E le tartarughe che non avevamo visto a Zante, l'isola delle tartarughe, si fanno vedere tutte in traversata.
Mauro ne avvista una a pelo d'acqua ma quella si inabissa non appena vede l'ombra del kayak avvicinarsi. Poco dopo ne avvisto una anche io e riesco a seguirla per qualche tempo senza che lei se ne abbia a male. Quando siamo quasi in prossimità della costa del Peloponneso ne compare una terza che sembra voglia accompagnarci per un tratto, volando leggera e veloce appena sotto i nostri kayak e seguendo la nostra stessa rotta senza spostarsi mai.

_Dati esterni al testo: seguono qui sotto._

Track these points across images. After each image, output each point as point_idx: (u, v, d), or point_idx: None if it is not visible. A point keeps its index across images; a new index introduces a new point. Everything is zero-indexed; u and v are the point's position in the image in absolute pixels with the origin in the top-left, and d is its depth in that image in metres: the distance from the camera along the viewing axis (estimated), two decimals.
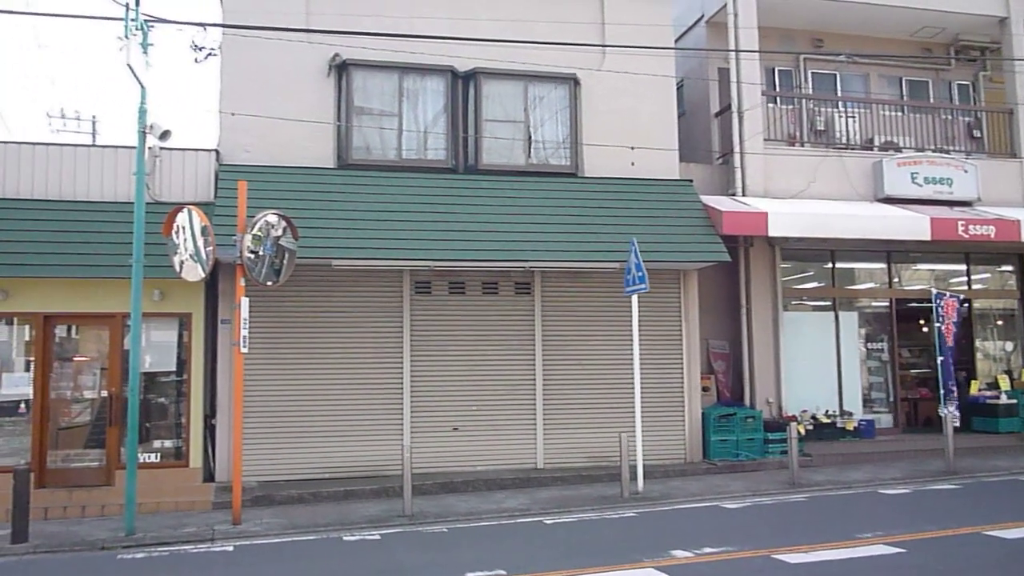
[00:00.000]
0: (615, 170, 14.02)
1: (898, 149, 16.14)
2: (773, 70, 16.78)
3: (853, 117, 16.46)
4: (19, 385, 11.81)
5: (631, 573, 7.53)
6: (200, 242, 10.42)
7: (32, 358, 11.88)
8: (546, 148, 14.15)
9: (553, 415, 13.38)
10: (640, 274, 11.67)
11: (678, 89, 15.23)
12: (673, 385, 13.82)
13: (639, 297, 12.07)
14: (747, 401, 14.77)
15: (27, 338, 11.98)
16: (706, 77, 16.47)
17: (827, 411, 15.12)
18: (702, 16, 16.51)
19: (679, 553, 8.11)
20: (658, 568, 7.57)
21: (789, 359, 15.08)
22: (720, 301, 15.28)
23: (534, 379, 13.37)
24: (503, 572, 7.61)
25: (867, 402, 15.95)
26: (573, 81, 14.13)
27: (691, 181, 14.45)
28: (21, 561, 8.99)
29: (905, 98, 17.42)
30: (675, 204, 13.88)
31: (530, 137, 14.01)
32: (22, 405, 11.81)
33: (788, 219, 13.77)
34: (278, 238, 10.85)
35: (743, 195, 14.70)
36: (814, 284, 16.10)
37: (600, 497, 11.43)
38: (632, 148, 14.03)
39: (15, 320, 12.00)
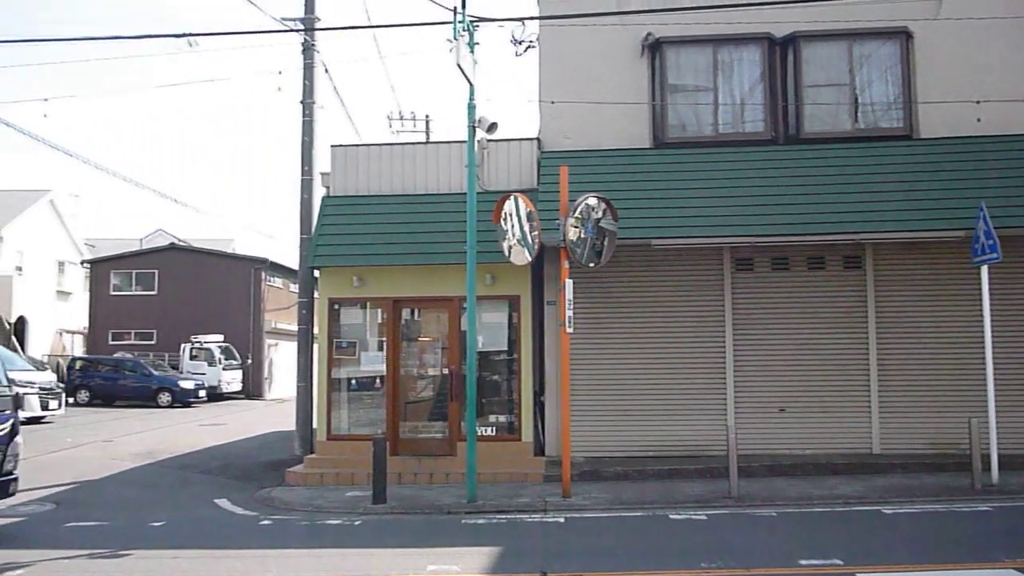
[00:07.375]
0: (957, 128, 12.68)
1: None
2: None
3: None
4: (374, 363, 13.19)
5: (990, 573, 6.86)
6: (526, 227, 10.98)
7: (383, 338, 13.19)
8: (875, 110, 13.16)
9: (890, 397, 12.48)
10: (991, 243, 10.56)
11: None
12: None
13: (989, 268, 10.88)
14: None
15: (379, 320, 13.32)
16: None
17: None
18: None
19: None
20: (1020, 570, 6.78)
21: None
22: None
23: (867, 358, 12.54)
24: (839, 562, 7.24)
25: None
26: (904, 35, 12.96)
27: None
28: (382, 520, 10.07)
29: None
30: None
31: (856, 100, 13.09)
32: (377, 380, 13.18)
33: None
34: (598, 220, 11.12)
35: None
36: None
37: (946, 487, 10.50)
38: (978, 103, 12.61)
39: (368, 304, 13.40)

Si lascia fotografare, filmare e persino salutare, quando sopraggiunge un piccolo catamarano a vela che taglia l'acqua così veloce da spaventarci tutti, noi e la "nostra" amica tartaruga.
Dopo quattro ore tonde, come previsto, sbarchiamo su una bella spiaggia a mezza luna chiusa sul lato terra dal un paesotto di case colorate a più piani e sul lato mare da una serie di scogli lavorati dall'acqua e dal vento. Akrotiri Tripiti è invitante per noi e per i kayak: c'è posto a sufficienza per montare la tenda sulla sabbia fine e c'è anche tempo sufficiente per aspettare il tramonto in taverna, quella affacciata sul mare da una terrazza di legno ricolma di divanetti imbottiti.
Speriamo di tutto cuore di dormire più a lungo, così da recuperare un po' del sonno perduto nei giorni passati e da tornare ai nostri soliti ritmi lenti, con le notti di dieci e più ore filate, piene di sogni e di stelle (specie ora che col caldo in aumento non abbiamo più bisogno di montare il telo esterno della tenda): ci godiamo tutto il tepore di questa serata greca e ritroviamo il canto notturno dell'uccello-sonar, che nel frattempo abbiamo scoperto essere un assiolo, un bellissimo rapace simile ad un piccolo gufo dagli occhi grandi e dallo sguardo smarrito... chissà perchè si appostano tutti così vicino al nostro campo!
La speciale ninna-nanna non ci disturba affatto e anzi ci suona familiare: dobbiamo riprendere le forze perchè da domani comincia l'esplorazione degli oltre mille chilometri di costa del Peloponneso e siamo sicuri di vivere nuove emozioni e nuovi incontri. Hella, hella!